Your personal tribute to a friend or family member will be placed inside a specially selected book from the State Collection and preserved for future generations.
Each bookplate features a stunningly detailed illustration from the Library’s Rare Books and Pictures collections, with a dedication to your gift recipient or yourself. You’ll be invited to view the bookplate once it has been added to the collection.
The bookplate illustrations are updated annually, and we hope you enjoy the 2024 series featuring Australian native animals.

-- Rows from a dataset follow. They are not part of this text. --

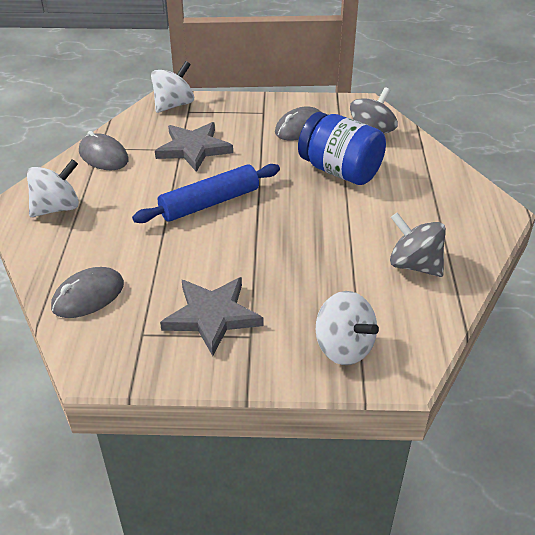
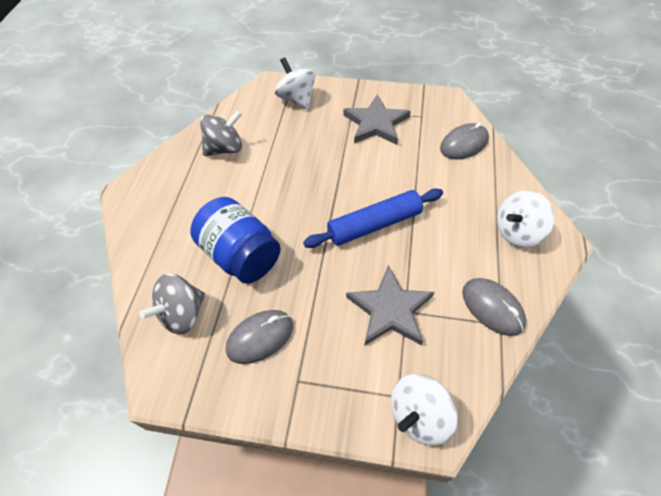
camera: 170 degrees left, 15 degrees up
grey spinning top [390,213,446,277] -> grey spinning top turned 75 degrees counterclockwise [200,110,242,156]

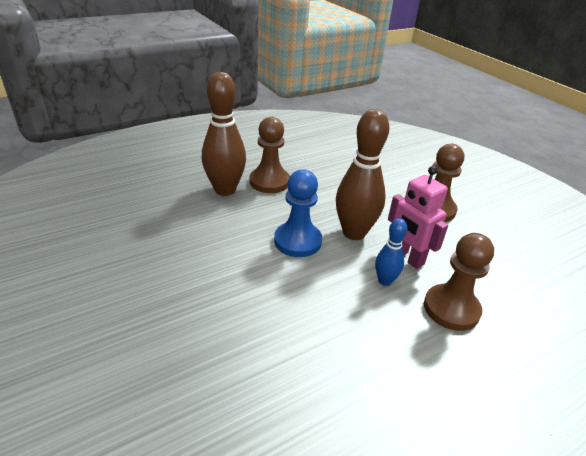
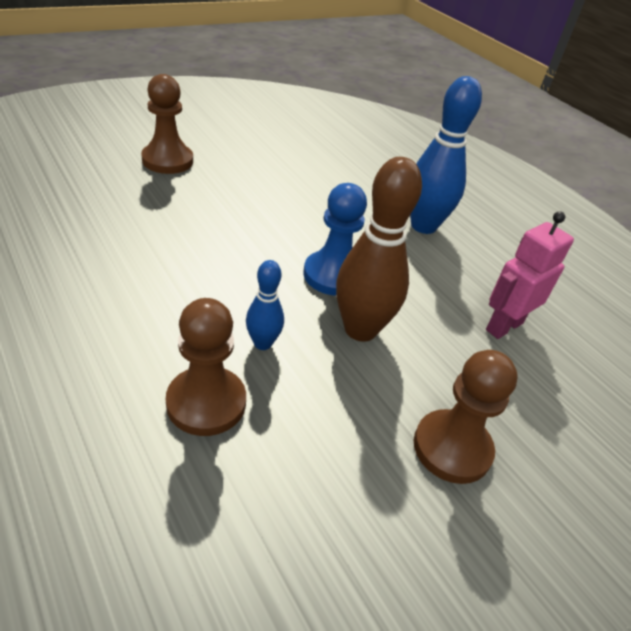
camera: 85 degrees right, 5 degrees up
brown bowling pin [202,72,246,196] -> blue bowling pin [410,76,482,234]
brown pawn [250,117,290,193] -> brown pawn moved to [141,74,193,174]
pink robot [388,166,448,269] -> pink robot moved to [486,211,574,339]

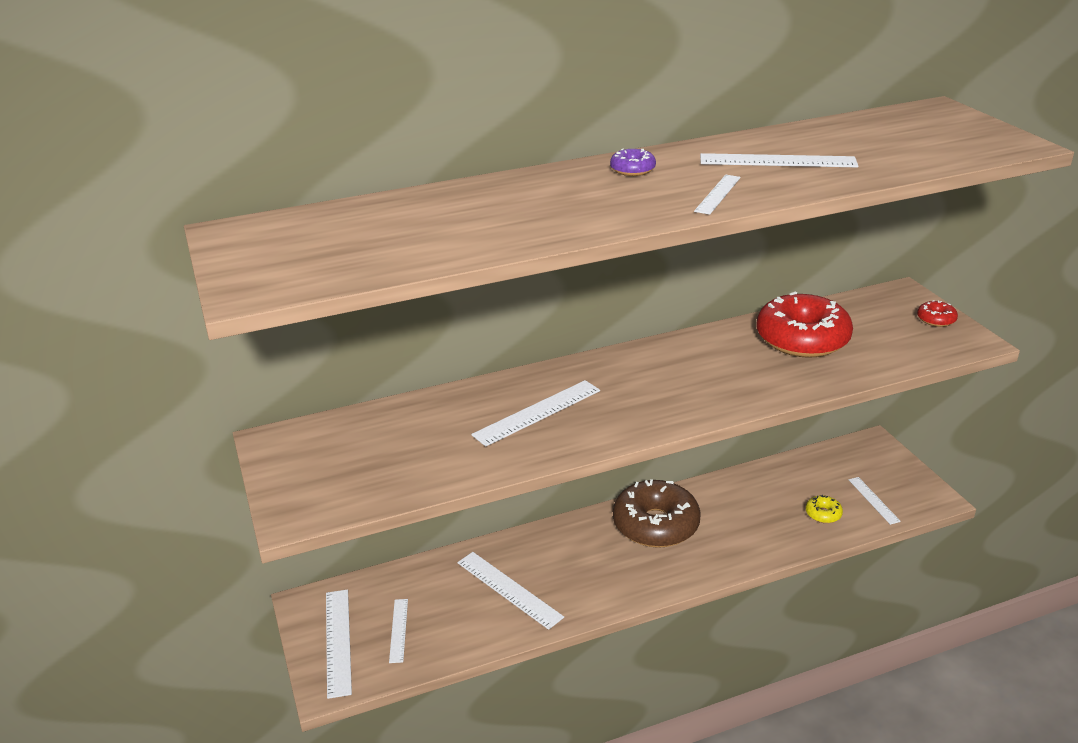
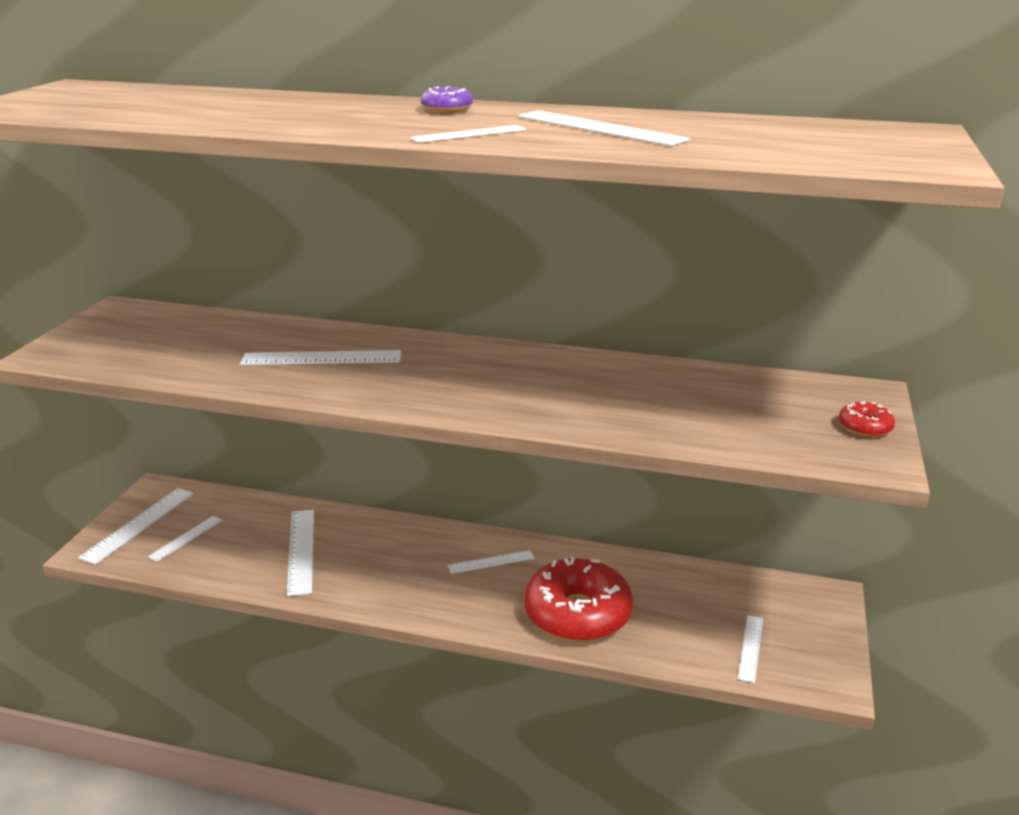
camera: 35 degrees right, 5 degrees down
brown donut [613,479,700,548] -> white ruler [448,550,535,574]
red donut [757,292,853,358] -> red donut moved to [524,557,633,642]
yellow donut [805,495,843,523] -> none

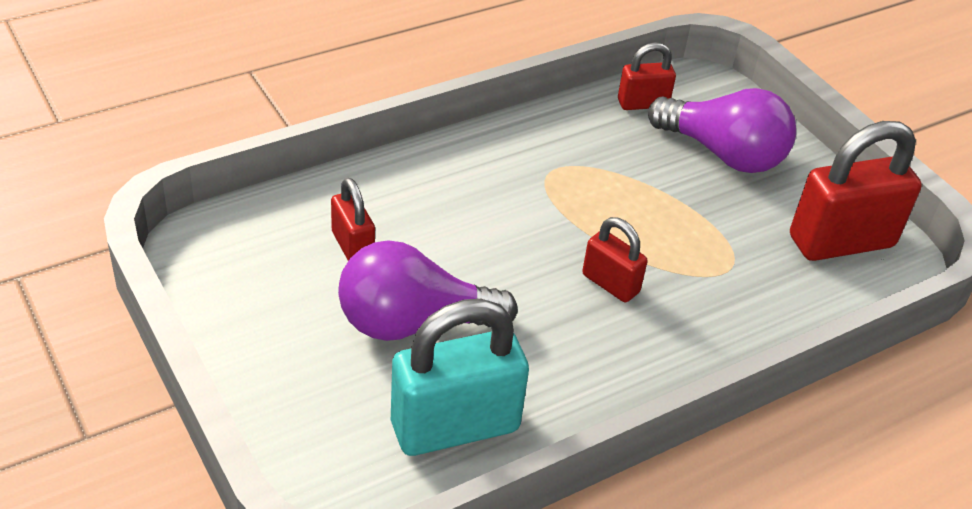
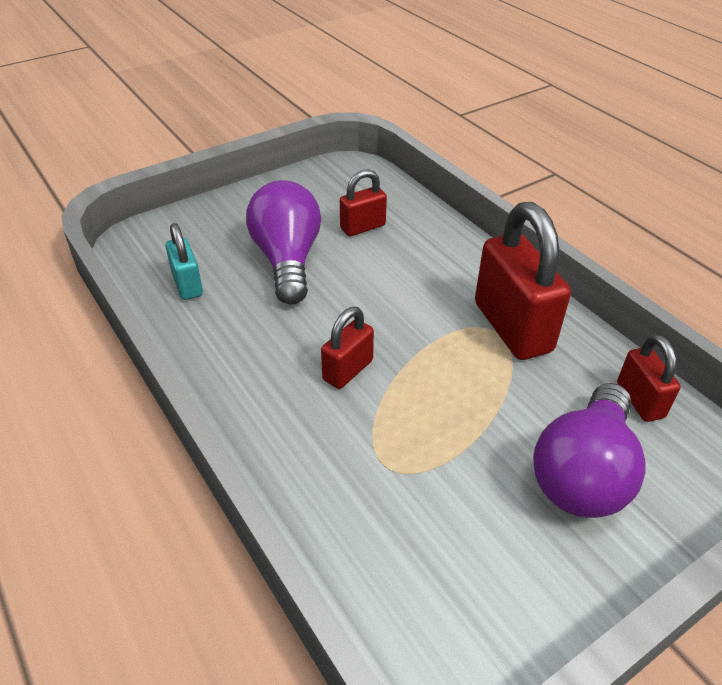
camera: 90 degrees right, 0 degrees up
turquoise padlock [391,299,529,456] -> turquoise padlock [165,223,203,300], size x0.54
red padlock [790,121,922,261] -> red padlock moved to [475,202,571,360]

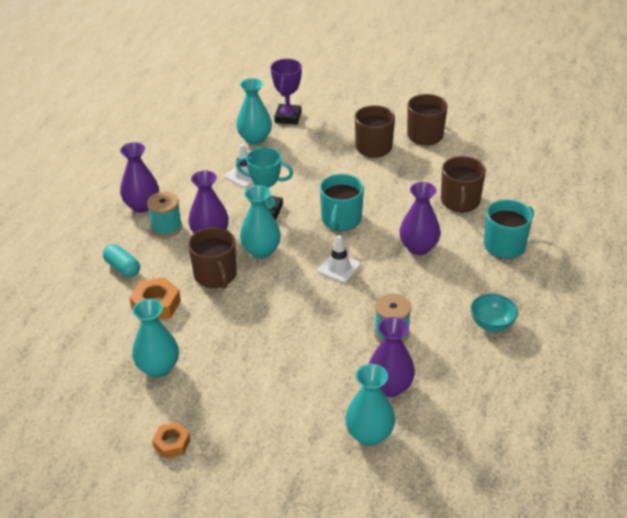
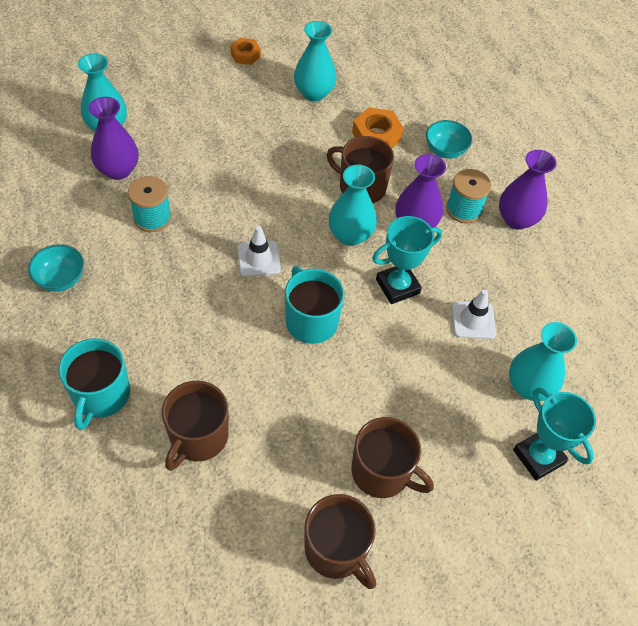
camera: 135 degrees right, 15 degrees up
turquoise capsule [103,244,140,277] -> turquoise bowl [426,120,473,159]
purple trophy [271,59,302,125] -> turquoise trophy [513,387,596,481]
purple vase [400,182,441,255] -> none
brown mug [441,156,486,213] -> brown mug turned 120 degrees counterclockwise [162,381,228,471]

This unique, tax-deductible donation gives twice – it’s an ideal gift and it also supports the Library’s work in building our collection.
Choose your bookplate
You can select from the following bookplates, named after master illustrators whose valuable works are held in the Library’s collection:
- $175: John White (1756–1832)
- $500: Eugene von Guérard (1811–1901)
- $1000: John Gould (1804–1881)
Your gift is tax deductible.
About the illustrators
White
In 1786, John White (1756–1832) was appointed chief surgeon to the First Fleet and surgeon general in the colony of New South Wales until 1794. With a keen interest in natural history, White published Journal of a Voyage to New South Wales: With 65 plates of non-descript animals, birds, lizards, serpents, curious cones of trees and other natural productions in 1790. The work includes 65 engraved plates with some special editions including coloured plates. Little is known about the original artists of the plates, but there is some suggestion that White enlisted the skills of several convicts to create detailed watercolour illustrations for the publication. Perhaps the most famous of these ‘convict artists’ is Thomas Watling, who produced sketches and watercolour drawings for the journal.
Von Guérard
19th-century Austrian painter Eugene von Guérard (1811–1901) bravely set out to paint the unexplored territories of Australia ‘with the eye of a scientist and the heart of an artist’. While von Guérard failed abysmally in his gold-digging efforts, he was arguably one of Australia’s most important colonial landscape painters given his meticulous attention to detail and breathtaking compositions. A global traveller, von Guérard trained in Vienna and painted throughout Europe before settling in Australia in 1852 for the latter three decades of his life. Von Guérard served as the first Master of the School of Painting (1870–1881) for the National Gallery of Victoria.
Gould
English-born John Gould (1804–1881) was known as ‘the birdman’ and the ‘father of ornithology’ in Australia. Gould collected birds obsessively from a young age, and by 14 showed his entrepreneurial flair selling taxidermy to children of the aristocracy. Gould worked closely with his wife, artist Elizabeth Gould, who contributed her skills in illustration and lithography to a number of his publications. Whilst undertaking field work in Australia, Gould’s attention was also captured by the ‘strange’ mammals, and he is credited with describing 45 species.